Extracted page text data
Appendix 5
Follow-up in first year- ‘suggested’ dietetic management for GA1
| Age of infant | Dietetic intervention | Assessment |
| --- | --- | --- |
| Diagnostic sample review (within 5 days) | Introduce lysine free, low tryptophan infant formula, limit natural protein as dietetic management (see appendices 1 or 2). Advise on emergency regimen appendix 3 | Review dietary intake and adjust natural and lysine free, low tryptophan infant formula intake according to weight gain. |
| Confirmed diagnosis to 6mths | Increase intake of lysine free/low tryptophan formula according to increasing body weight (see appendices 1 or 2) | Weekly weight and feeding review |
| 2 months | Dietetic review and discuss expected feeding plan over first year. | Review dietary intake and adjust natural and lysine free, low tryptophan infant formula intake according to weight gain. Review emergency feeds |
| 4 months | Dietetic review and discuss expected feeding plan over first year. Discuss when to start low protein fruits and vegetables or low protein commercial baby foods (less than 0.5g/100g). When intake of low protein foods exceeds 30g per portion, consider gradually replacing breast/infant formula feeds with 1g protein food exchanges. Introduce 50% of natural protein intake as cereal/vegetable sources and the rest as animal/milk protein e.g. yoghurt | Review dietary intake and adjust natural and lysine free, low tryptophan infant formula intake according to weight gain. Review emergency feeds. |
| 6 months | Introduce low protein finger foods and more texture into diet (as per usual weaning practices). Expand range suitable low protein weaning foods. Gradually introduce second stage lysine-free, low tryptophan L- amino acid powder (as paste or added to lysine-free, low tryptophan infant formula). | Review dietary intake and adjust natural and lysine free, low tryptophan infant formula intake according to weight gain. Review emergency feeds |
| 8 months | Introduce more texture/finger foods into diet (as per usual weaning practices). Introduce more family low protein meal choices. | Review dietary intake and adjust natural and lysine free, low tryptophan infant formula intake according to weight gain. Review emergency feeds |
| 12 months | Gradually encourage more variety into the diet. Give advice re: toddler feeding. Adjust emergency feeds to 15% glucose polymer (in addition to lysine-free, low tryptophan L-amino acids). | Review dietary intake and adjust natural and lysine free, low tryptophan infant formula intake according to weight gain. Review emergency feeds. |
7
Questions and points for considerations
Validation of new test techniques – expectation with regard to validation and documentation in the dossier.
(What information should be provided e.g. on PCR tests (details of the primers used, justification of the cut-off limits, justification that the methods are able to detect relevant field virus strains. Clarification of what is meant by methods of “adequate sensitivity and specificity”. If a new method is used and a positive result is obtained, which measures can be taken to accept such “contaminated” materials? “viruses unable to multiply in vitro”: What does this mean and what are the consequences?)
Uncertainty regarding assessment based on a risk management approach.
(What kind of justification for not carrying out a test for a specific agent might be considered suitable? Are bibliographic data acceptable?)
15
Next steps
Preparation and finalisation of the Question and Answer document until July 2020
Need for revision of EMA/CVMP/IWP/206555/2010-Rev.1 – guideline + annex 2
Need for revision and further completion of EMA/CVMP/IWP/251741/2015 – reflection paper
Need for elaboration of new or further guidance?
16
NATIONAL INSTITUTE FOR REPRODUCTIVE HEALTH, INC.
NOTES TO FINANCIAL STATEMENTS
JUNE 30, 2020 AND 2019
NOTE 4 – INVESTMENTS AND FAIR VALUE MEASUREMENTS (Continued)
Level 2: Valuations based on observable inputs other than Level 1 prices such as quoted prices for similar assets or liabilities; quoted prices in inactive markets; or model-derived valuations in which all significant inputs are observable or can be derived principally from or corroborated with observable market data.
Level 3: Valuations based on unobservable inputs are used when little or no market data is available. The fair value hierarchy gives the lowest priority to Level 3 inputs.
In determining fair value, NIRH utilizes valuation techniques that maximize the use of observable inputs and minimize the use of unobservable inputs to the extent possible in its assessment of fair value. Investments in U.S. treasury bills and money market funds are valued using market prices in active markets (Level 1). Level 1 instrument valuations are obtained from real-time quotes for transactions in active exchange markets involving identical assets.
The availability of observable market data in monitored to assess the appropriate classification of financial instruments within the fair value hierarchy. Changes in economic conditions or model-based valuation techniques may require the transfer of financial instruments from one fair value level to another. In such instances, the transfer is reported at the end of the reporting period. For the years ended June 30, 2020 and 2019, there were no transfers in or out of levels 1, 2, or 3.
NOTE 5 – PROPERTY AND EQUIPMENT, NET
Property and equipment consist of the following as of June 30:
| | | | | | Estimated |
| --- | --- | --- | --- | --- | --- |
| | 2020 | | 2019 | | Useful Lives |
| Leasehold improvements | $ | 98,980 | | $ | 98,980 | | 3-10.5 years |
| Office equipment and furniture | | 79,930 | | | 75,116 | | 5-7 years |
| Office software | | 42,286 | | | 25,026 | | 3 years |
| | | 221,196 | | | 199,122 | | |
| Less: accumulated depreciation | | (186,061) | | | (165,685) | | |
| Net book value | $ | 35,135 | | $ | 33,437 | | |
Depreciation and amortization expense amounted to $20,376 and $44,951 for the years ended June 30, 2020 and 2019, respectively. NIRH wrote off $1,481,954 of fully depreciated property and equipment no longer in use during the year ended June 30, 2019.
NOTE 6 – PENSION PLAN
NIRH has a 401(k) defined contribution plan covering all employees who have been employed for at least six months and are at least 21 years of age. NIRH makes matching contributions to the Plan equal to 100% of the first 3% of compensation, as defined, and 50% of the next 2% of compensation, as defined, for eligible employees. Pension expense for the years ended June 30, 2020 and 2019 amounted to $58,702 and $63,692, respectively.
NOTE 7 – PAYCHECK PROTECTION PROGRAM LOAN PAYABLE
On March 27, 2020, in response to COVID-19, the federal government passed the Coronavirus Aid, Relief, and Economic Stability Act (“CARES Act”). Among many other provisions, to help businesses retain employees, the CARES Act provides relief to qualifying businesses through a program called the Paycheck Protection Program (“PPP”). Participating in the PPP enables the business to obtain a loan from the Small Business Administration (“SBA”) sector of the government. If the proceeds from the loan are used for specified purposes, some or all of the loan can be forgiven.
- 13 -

### [Activity]
Your answer must consist solely of the lines above between the line holding "Property and equipment consist" and the line holding "NOTE 7 – PAYCHECK", inclusive, copied exactly.

### [Response]
Property and equipment consist of the following as of June 30:
| | | | | | Estimated |
| --- | --- | --- | --- | --- | --- |
| | 2020 | | 2019 | | Useful Lives |
| Leasehold improvements | $ | 98,980 | | $ | 98,980 | | 3-10.5 years |
| Office equipment and furniture | | 79,930 | | | 75,116 | | 5-7 years |
| Office software | | 42,286 | | | 25,026 | | 3 years |
| | | 221,196 | | | 199,122 | | |
| Less: accumulated depreciation | | (186,061) | | | (165,685) | | |
| Net book value | $ | 35,135 | | $ | 33,437 | | |
Depreciation and amortization expense amounted to $20,376 and $44,951 for the years ended June 30, 2020 and 2019, respectively. NIRH wrote off $1,481,954 of fully depreciated property and equipment no longer in use during the year ended June 30, 2019.
NOTE 6 – PENSION PLAN
NIRH has a 401(k) defined contribution plan covering all employees who have been employed for at least six months and are at least 21 years of age. NIRH makes matching contributions to the Plan equal to 100% of the first 3% of compensation, as defined, and 50% of the next 2% of compensation, as defined, for eligible employees. Pension expense for the years ended June 30, 2020 and 2019 amounted to $58,702 and $63,692, respectively.
NOTE 7 – PAYCHECK PROTECTION PROGRAM LOAN PAYABLE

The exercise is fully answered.